Exercise instructions: Your copy should hold every record exactly and no images.

++++++++++++++++++++

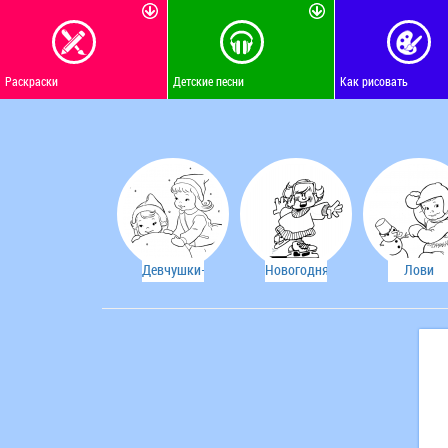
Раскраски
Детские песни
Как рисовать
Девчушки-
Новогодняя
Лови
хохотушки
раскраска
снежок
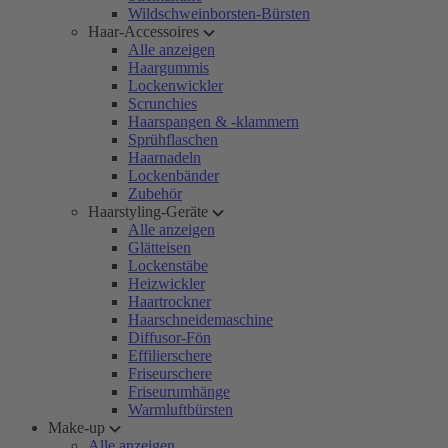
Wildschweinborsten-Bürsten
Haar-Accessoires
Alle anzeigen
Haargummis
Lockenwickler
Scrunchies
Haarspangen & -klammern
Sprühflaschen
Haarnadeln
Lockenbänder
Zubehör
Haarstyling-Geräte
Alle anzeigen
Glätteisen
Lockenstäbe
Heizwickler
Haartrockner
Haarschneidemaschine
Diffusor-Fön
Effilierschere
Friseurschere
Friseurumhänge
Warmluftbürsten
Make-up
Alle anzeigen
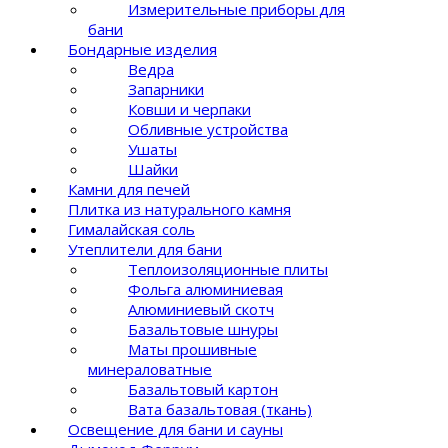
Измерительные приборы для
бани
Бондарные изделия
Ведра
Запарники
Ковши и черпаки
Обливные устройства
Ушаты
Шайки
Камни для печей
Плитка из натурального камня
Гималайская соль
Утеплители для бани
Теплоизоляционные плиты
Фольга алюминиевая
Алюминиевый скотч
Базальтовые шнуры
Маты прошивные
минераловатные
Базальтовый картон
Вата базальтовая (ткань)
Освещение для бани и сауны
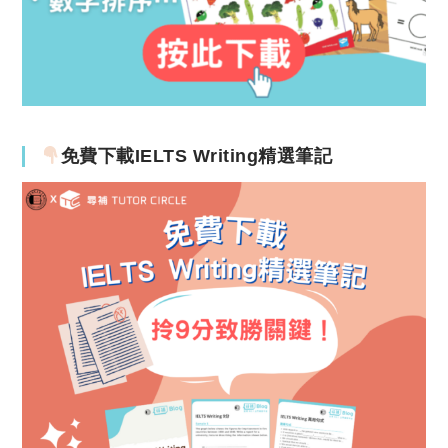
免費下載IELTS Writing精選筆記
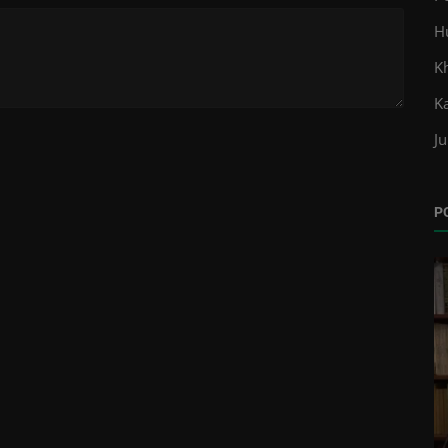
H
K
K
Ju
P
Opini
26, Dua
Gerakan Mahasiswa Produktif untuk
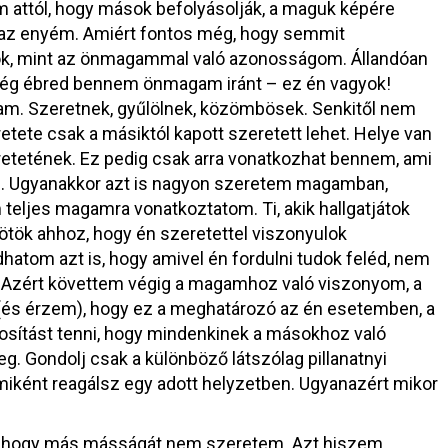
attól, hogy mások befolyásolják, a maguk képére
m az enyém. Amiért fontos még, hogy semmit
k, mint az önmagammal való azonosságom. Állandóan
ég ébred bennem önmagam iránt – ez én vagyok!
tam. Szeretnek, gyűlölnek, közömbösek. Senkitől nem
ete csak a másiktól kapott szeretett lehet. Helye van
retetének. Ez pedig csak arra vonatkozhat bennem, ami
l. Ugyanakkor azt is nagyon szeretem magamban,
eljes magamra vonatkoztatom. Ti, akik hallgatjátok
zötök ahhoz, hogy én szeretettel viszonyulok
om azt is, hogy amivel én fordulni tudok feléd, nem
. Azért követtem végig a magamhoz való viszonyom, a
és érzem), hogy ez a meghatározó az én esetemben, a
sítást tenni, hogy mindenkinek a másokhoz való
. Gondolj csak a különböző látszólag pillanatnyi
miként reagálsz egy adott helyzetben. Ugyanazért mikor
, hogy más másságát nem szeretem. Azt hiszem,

++++++++++++++++++++

Result:
Раскраски
Детские песни
Как рисовать
Девчушки-
Новогодняя
Лови
хохотушки
раскраска
снежок
Wildschweinborsten-Bürsten
Haar-Accessoires
Alle anzeigen
Haargummis
Lockenwickler
Scrunchies
Haarspangen & -klammern
Sprühflaschen
Haarnadeln
Lockenbänder
Zubehör
Haarstyling-Geräte
Alle anzeigen
Glätteisen
Lockenstäbe
Heizwickler
Haartrockner
Haarschneidemaschine
Diffusor-Fön
Effilierschere
Friseurschere
Friseurumhänge
Warmluftbürsten
Make-up
Alle anzeigen
Измерительные приборы для
бани
Бондарные изделия
Ведра
Запарники
Ковши и черпаки
Обливные устройства
Ушаты
Шайки
Камни для печей
Плитка из натурального камня
Гималайская соль
Утеплители для бани
Теплоизоляционные плиты
Фольга алюминиевая
Алюминиевый скотч
Базальтовые шнуры
Маты прошивные
минераловатные
Базальтовый картон
Вата базальтовая (ткань)
Освещение для бани и сауны
免費下載IELTS Writing精選筆記
H
K
K
Ju
P
Opini
26, Dua
Gerakan Mahasiswa Produktif untuk
attól, hogy mások befolyásolják, a maguk képére
m az enyém. Amiért fontos még, hogy semmit
k, mint az önmagammal való azonosságom. Állandóan
ég ébred bennem önmagam iránt – ez én vagyok!
tam. Szeretnek, gyűlölnek, közömbösek. Senkitől nem
ete csak a másiktól kapott szeretett lehet. Helye van
retetének. Ez pedig csak arra vonatkozhat bennem, ami
l. Ugyanakkor azt is nagyon szeretem magamban,
eljes magamra vonatkoztatom. Ti, akik hallgatjátok
zötök ahhoz, hogy én szeretettel viszonyulok
om azt is, hogy amivel én fordulni tudok feléd, nem
. Azért követtem végig a magamhoz való viszonyom, a
és érzem), hogy ez a meghatározó az én esetemben, a
sítást tenni, hogy mindenkinek a másokhoz való
. Gondolj csak a különböző látszólag pillanatnyi
miként reagálsz egy adott helyzetben. Ugyanazért mikor
, hogy más másságát nem szeretem. Azt hiszem,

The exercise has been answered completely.